Dragon Slayer's Staimer said Nvidia's DPU is more of a traditional switched-based NIC, while the Fungible DPU was built to accelerate IP data packet movement at high speeds rather than offload networking processes. He said Fungible DPU shares characteristics with Hewlett Packard Enterprise's Cray Slingshot switching technology. They both minimize latency and hops, but the Fungible DPU resides on the storage target and initiator, while Slingshot is switch-based and only works with the Cray Shasta supercomputer.
"Fungible gives you more granular control and works with any switches," Staimer said. "They're saying it's far more scalable if you do it from the end point and you need fewer switches."

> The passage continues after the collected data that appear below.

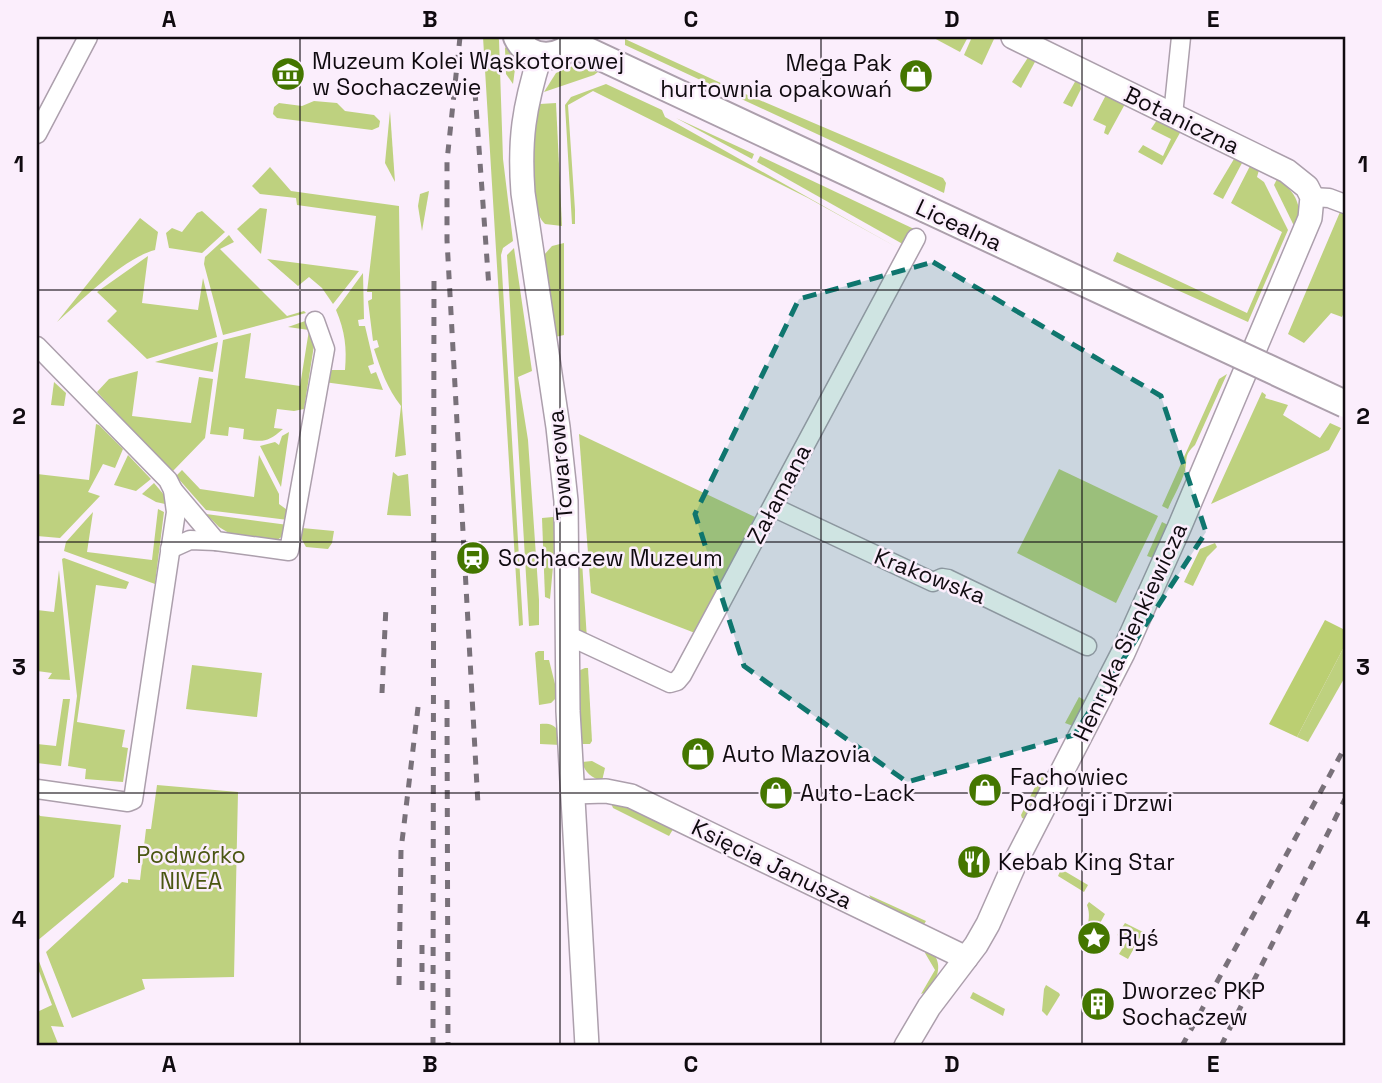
<svg xmlns="http://www.w3.org/2000/svg" width="1382" height="1083" viewBox="0 0 1382 1083" font-family="'Space Grotesk',sans-serif">
<style>
.green{fill:#bed17f}
.forest{fill:#bbcf72}
.lines{fill:none;stroke-linecap:round;stroke-linejoin:round}
.minor-casing{stroke:#ac9fac;stroke-width:21}
.tertiary-casing{stroke:#ac9fac;stroke-width:26}
.secondary-casing{stroke:#ac9fac;stroke-width:30}
.minor{stroke:#fff;stroke-width:18}
.tertiary{stroke:#fff;stroke-width:23}
.secondary{stroke:#fff;stroke-width:26}
.rail{stroke:#79717a;stroke-width:5;stroke-dasharray:9 9;stroke-linecap:butt}
.secondary-bridge-casing{stroke:#ac9fac;stroke-width:30;stroke-linecap:butt}
.secondary-bridge{stroke:#fff;stroke-width:26}
.marked{fill:#0f766e;fill-opacity:0.2;stroke:#0f766e;stroke-width:5;stroke-dasharray:14 9;stroke-linejoin:round}
.grid{fill:none;stroke:#100b10;stroke-width:2;stroke-opacity:0.55}
.labels{text-anchor:middle;dominant-baseline:central;stroke-width:5;stroke-linejoin:round;paint-order:stroke}
.poi-label{font-size:23px;fill:#100b10;stroke:#fbeefc;text-anchor:start}
.street-label{font-size:23px;fill:#100b10;stroke:#fbeefc}
.park-label{font-size:23px;fill:#4a5612;stroke:#fbeefc}
.neatline{fill:none;stroke:#100b10;stroke-width:2.5}
.grid-label{font-size:23px;text-anchor:middle;font-weight:bold;fill:#100b10}
</style>
<rect width="100%" height="100%" fill="#fbeefc"/>
<g class="green">
<polygon points="483,37 498,37 499,40 503,159 513,241 503,248 501,255 523,625 519,626"/>
<polygon points="932,37 968,37 960,52"/>
<polygon points="972,37 994,39 982,65 964,55"/>
<polygon points="625,39 736,90 943,178 946,183 944,193 625,45"/>
<polygon points="508,45 515,69 513,84 506,74 505,48"/>
<polygon points="1029,56 1036,60 1021,88 1012,82"/>
<polygon points="573,66 598,72 594,75 544,92 556,73"/>
<polygon points="1076,80 1080,82 1081,89 1072,107 1063,103"/>
<polygon points="606,84 662,110 665,117 898,248 808,198 593,91 568,105 575,210 575,224 572,224 565,105 571,97"/>
<polygon points="1106,95 1125,104 1108,135 1104,133 1106,126 1093,120"/>
<polygon points="314,101 337,103 345,111 374,115 380,121 379,127 372,130 277,118 273,114 274,107 279,103 302,106"/>
<path d="M556,103L562,226L545,224C524,204 534,131 540,104Z"/>
<polygon points="390,111 395,182 385,163"/>
<polygon points="676,118 754,154 752,159"/>
<polygon points="1157,120 1181,131 1162,165 1138,152 1143,145 1163,156 1171,139 1151,129"/>
<polygon points="760,156 914,229 908,247 757,162"/>
<polygon points="1234,159 1242,163 1223,199 1213,194"/>
<polygon points="1250,166 1259,170 1257,177 1264,182 1288,230 1248,322 1113,261 1117,252 1247,313 1282,232 1231,203"/>
<path d="M270,167L291,191L399,206L402,408L406,455L395,457L401,406C387,388 381,370 374,349L379,347L377,340L373,341L368,301L372,299V292H367L376,216L297,205L296,198L260,194L252,186Z"/>
<path d="M1277,179C1296,191 1304,208 1296,230L1274,185Z"/>
<polygon points="429,191 422,231 418,206 420,194"/>
<polygon points="260,208 267,209 261,254 237,229"/>
<polygon points="202,211 225,232 202,253 169,248 166,233 172,228 182,232 197,213"/>
<polygon points="1340,212 1345,215 1345,310 1342,317 1331,313 1304,343 1288,334"/>
<path d="M140,218L158,232L155,250C124,258 82,300 57,322Z"/>
<polygon points="229,235 234,242 220,249 287,316 304,311 306,313 223,335 204,264 205,257"/>
<polygon points="564,243 564,335 555,337 544,255 552,246"/>
<polygon points="514,248 532,371 518,377 528,440 539,600 539,625 529,626 507,255"/>
<polygon points="148,256 142,303 198,310 203,278 217,337 147,359 107,321 117,311 97,292"/>
<polygon points="267,259 359,271 333,304 322,288 309,277 298,286"/>
<path d="M363,273L364,319L358,320L359,326H365L374,364L368,366L371,374L376,372L383,390L324,382L328,370H345C347,348 345,331 336,310Z"/>
<path d="M308,320L315,339L304,409L294,411L277,409L274,428L283,429C267,443 263,442 243,439L244,429L229,427L228,436L210,434L223,340L251,333L245,378L300,386L309,330L288,327Z"/>
<polygon points="218,342 213,372 155,362"/>
<polygon points="138,371 132,416 191,423 199,377 213,379 205,438 172,472 97,392 109,379"/>
<path d="M1227,374L1195,445C1183,456 1188,459 1185,471C1181,484 1173,497 1168,509L1162,506L1219,379Z"/>
<polygon points="54,382 66,393 64,406 51,405"/>
<polygon points="1262,392 1266,395 1265,398 1288,405 1283,415 1320,438 1330,423 1341,428 1329,450 1211,504"/>
<polygon points="96,424 99,425 123,449 115,468 103,464 88,492 100,496 60,538 37,536 37,474 89,480"/>
<polygon points="289,432 281,487 260,446 275,442 279,445 282,436"/>
<polygon points="579,434 755,517 695,633 591,593"/>
<polygon points="128,455 151,479 136,491 114,485"/>
<polygon points="259,455 279,494 279,504 290,512 288,520 206,510 176,476 182,470 200,489 254,497"/>
<polygon points="1059,469 1158,516 1116,603 1017,553"/>
<polygon points="393,472 398,476 408,474 411,516 387,515"/>
<polygon points="154,483 165,496 165,504 156,502 142,494"/>
<polygon points="158,509 164,512 155,584 64,551 66,542 93,512 87,552 152,560"/>
<polygon points="206,514 288,525 284,535 276,541 237,538 219,527"/>
<polygon points="553,517 557,523 550,599 545,597 542,518"/>
<polygon points="1162,522 1168,525 1153,558 1147,556"/>
<polygon points="302,528 334,531 332,543 328,549 306,547 301,538"/>
<polygon points="1215,543 1217,547 1207,557 1193,586 1184,582 1200,549"/>
<polygon points="64,558 129,582 126,589 96,585 77,722 125,730 122,747 128,748 123,782 85,779 86,769 68,766 77,696 62,559"/>
<polygon points="582,561 587,640 578,631 578,565"/>
<polygon points="59,570 70,680 48,679 52,673 37,671 37,610 54,612"/>
<polygon points="1345,645 1345,677 1308,742 1297,737"/>
<polygon points="538,651 544,651 544,660 549,660 558,696 551,703 539,705 535,653"/>
<polygon points="192,665 262,673 257,717 186,709"/>
<polygon points="585,668 588,668 592,741 590,744 579,744 578,671"/>
<polygon points="1079,697 1086,701 1073,726 1065,723"/>
<polygon points="63,699 70,699 61,766 37,763 37,744 56,746"/>
<path d="M540,724C556,722 560,730 561,745L540,744Z"/>
<path d="M592,761L605,768L602,781C592,778 585,773 582,762Z"/>
<polygon points="1043,771 1047,774 1046,780 1025,819 1022,818 1021,815"/>
<polygon points="157,785 238,792 234,977 142,979 145,989 72,1018 46,952 122,882 128,883 128,879 140,880 146,829 151,829"/>
<polygon points="616,802 675,826 669,836 613,808 611,803"/>
<polygon points="37,812 40,816 121,825 114,877 37,941"/>
<polygon points="1061,869 1088,885 1084,892 1058,876"/>
<polygon points="869,895 926,921 923,926 872,900"/>
<path d="M1089,902L1105,914L1085,951C1079,936 1094,924 1087,905Z"/>
<polygon points="1125,923 1143,932 1128,959 1119,954 1127,941 1117,935"/>
<path d="M927,948C944,960 939,975 930,991L921,994L935,970L925,953Z"/>
<polygon points="37,956 64,1027 51,1026 59,1046 37,1046 37,1012 52,1005 37,966"/>
<polygon points="1046,985 1059,993 1060,995 1047,1016 1042,1011 1044,989"/>
<polygon points="973,992 1005,1009 1003,1016 970,998"/>
</g>
<polygon class="forest" points="1325,620 1345,630 1345,645 1297,737 1269,724"/>
<g class="lines">
<g class="minor-casing">
<g id="minor">
<polyline points="1173,115 1181,37"/>
<polyline points="37,134 88,37"/>
<polyline points="1312,197 1329,198 1345,204"/>
<polyline points="37,346 168,480 173,490 176,512 133,800 128,802 37,789"/>
<polyline points="173,490 216,541 289,551 325,349 315,321"/>
<polyline points="773,507 933,582 942,578 948,579 1087,646"/>
<polyline points="170,549 190,540 216,541"/>
<polyline points="567,635 670,683 677,681 682,675 916,238"/>
</g>
</g>
<g class="tertiary-casing">
<g id="tertiary">
<path d="M540,56C524,107 519,140 523,193L558,427L566,501L568,711L587,1046"/>
<polyline points="573,792 606,791 631,796 966,958"/>
<polyline points="906,1046 929,1007 976,945 988,924 1015,863 1123,653 1179,528 1310,218 1312,197 1307,187 1287,171 1013,37"/>
</g>
</g>
<g class="secondary-casing">
<g id="secondary">
<path d="M517,37C529,63 564,61 577,37"/>
<polyline points="573,44 926,209"/>
</g>
</g>
<use href="#minor" class="minor"/>
<use href="#tertiary" class="tertiary"/>
<use href="#secondary" class="secondary"/>
<g class="rail">
<polyline points="460,37 447,161 447,240 478,805"/>
<polyline points="475,92 489,288"/>
<polyline points="382,693 386,606"/>
<polyline points="447,700 448,1046"/>
<polyline points="399,985 401,850 419,699"/>
<polyline points="422,990 422,937"/>
<polyline points="433,1046 434,275"/>
<polyline points="1182,1046 1345,747"/>
<polyline points="1221,1046 1345,799"/>
</g>
<g class="secondary-bridge-casing">
<polyline id="secondary-bridge" points="926,209 1345,404"/>
</g>
<use href="#secondary-bridge" class="secondary-bridge"/>
</g>
<path class="marked" d="M933,262L1161,396L1206,532L1074,735L907,782L744,666L695,514L799,299Z"/>
<path class="grid" d="M300,37V1046M560,37V1046M821,37V1046M1082,37V1046M37,290H1345M37,542H1345M37,793H1345"/>
<defs>
<g id="museum-disc" transform="scale(1.75)"><circle r="9.5" fill="#447600" stroke="#fbeefc"/><path d="M0-6L6-3V-2H-6V-3ZM-5-1h2V3h-2ZM-1-1h2V3h-2ZM3-1h2V3H3ZM-6 4H6V6H-6Z" fill="#fff"/></g>
<g id="shop-disc" transform="scale(1.75)"><circle r="9.5" fill="#447600" stroke="#fbeefc"/><path d="M-5-2.5h2.3a2.7 3.5 0 0 1 5.4 0H5L5.5 6h-11ZM-1.5-2.5h3a1.5 2.3 0 0 0-3 0Z" fill="#fff"/></g>
<g id="station-disc" transform="scale(1.75)"><circle r="9.5" fill="#447600" stroke="#fbeefc"/><path d="M-3-6H3Q5-6 5-4V2Q5 4 3 4L4.5 6H3L1.5 4h-3L-3 6H-4.5L-3 4Q-5 4-5 2V-4Q-5-6-3-6ZM-3.5-4v3h7v-3ZM-3.5 1v1.5H-2V1ZM2 1v1.5H3.5V1Z" fill="#fff"/></g>
<g id="restaurant-disc" transform="scale(1.75)"><circle r="9.5" fill="#447600" stroke="#fbeefc"/><path d="M-5-6h1v4h1v-4h1v4h1v-4h1v5L-1.5 .5V6h-2V.5L-5-1ZM5-6V6H3V1.5H1.5Q1.5-4 5-6Z" fill="#fff"/></g>
<g id="sight-disc" transform="scale(1.75)"><circle r="9.5" fill="#447600" stroke="#fbeefc"/><path d="M0-6L1.8-2.2L6-1.7L2.9 1.2L3.7 5.4L0 3.3L-3.7 5.4L-2.9 1.2L-6-1.7L-1.8-2.2Z" fill="#fff"/></g>
<g id="building-disc" transform="scale(1.75)"><circle r="9.5" fill="#447600" stroke="#fbeefc"/><path d="M-4-6H4V6H1V3H-1V6H-4ZM-2.5-4.3h1.7v1.8h-1.7ZM.8-4.3h1.7v1.8H.8ZM-2.5-1h1.7V.8h-1.7ZM.8-1h1.7V.8H.8Z" fill="#fff"/></g>
</defs>
<g fill-rule="evenodd">
<use href="#museum-disc" x="288" y="74"/>
<use href="#shop-disc" x="916" y="76"/>
<use href="#station-disc" x="473" y="558"/>
<use href="#shop-disc" x="698" y="754"/>
<use href="#shop-disc" x="985" y="790"/>
<use href="#shop-disc" x="776" y="793"/>
<use href="#restaurant-disc" x="974" y="862"/>
<use href="#sight-disc" x="1094" y="938"/>
<use href="#building-disc" x="1098" y="1004"/>
</g>
<g class="labels">
<g class="poi-label">
<text x="312" y="61">Muzeum Kolei Wąskotorowej<tspan x="312" dy="26">w Sochaczewie</tspan></text>
<text x="892" y="63" text-anchor="end">Mega Pak<tspan x="892" dy="26">hurtownia opakowań</tspan></text>
<text x="498" y="558">Sochaczew Muzeum</text>
<text x="722" y="754">Auto Mazovia</text>
<text x="1010" y="777">Fachowiec<tspan x="1010" dy="26">Podłogi i Drzwi</tspan></text>
<text x="800" y="793">Auto-Lack</text>
<text x="998" y="862">Kebab King Star</text>
<text x="1118" y="938">Ryś</text>
<text x="1122" y="991">Dworzec PKP<tspan x="1122" dy="26">Sochaczew</tspan></text>
</g>
<g class="street-label">
<text transform="translate(1182 120) rotate(26)">Botaniczna</text>
<text transform="translate(959 225) rotate(25)">Licealna</text>
<text transform="translate(560 465) rotate(-95)">Towarowa</text>
<text transform="translate(779 494) rotate(-62)">Załamana</text>
<text transform="translate(930 576) rotate(21)">Krakowska</text>
<text transform="translate(1130 632) rotate(-65)">Henryka Sienkiewicza</text>
<text transform="translate(772 864) rotate(26)">Księcia Janusza</text>
</g>
<g class="park-label">
<text x="191" y="855">Podwórko<tspan x="191" dy="26">NIVEA</tspan></text>
</g>
</g>
<rect width="1382" height="1083" fill="none" stroke="#fbeefc" stroke-width="77"/>
<rect x="38" y="38" width="1306" height="1006" class="neatline"/>
<g class="grid-label">
<text x="169" y="27">A</text>
<text x="430" y="27">B</text>
<text x="691" y="27">C</text>
<text x="952" y="27">D</text>
<text x="1213" y="27">E</text>
<text x="19" y="172">1</text>
<text x="1363" y="172">1</text>
<text x="19" y="424">2</text>
<text x="1363" y="424">2</text>
<text x="19" y="675">3</text>
<text x="1363" y="675">3</text>
<text x="19" y="927">4</text>
<text x="1363" y="927">4</text>
<text x="169" y="1072">A</text>
<text x="430" y="1072">B</text>
<text x="691" y="1072">C</text>
<text x="952" y="1072">D</text>
<text x="1213" y="1072">E</text>
</g>
</svg>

IDC's Nadkarni and Staimer agree that the Fungible DPU can be used for mainstream storage but is designed mainly for high-performance compute.
"It's for performance-optimized workloads for sure," Nadkarni said.
"This will fit in the HPC world," Staimer said. "It will fit in the storage world, specifically where high performance is key."
'Not waiting' for OEM partners
Sindhu said large server and storage vendors can use Fungible DPUs to build systems, but he doesn't expect that to happen. "We're not waiting for them to call us," he said. "We're building systems ourselves."
But those complete systems are not yet ready, and he declined to give more details on what to expect from them.
Former Juniper Networks CEO and CTO Sindhu and former Apple SVP of software engineering Bertrand Serlet started Fungible in 2015 and raised $311 million over three funding rounds. The company has more than 200 employees with headquarters in San Jose, Calif. Venture capital firms Battery Ventures, Mayfield Fund, SoftBank Vision Fund and Walden Riverwood Ventures led Fungible's funding rounds.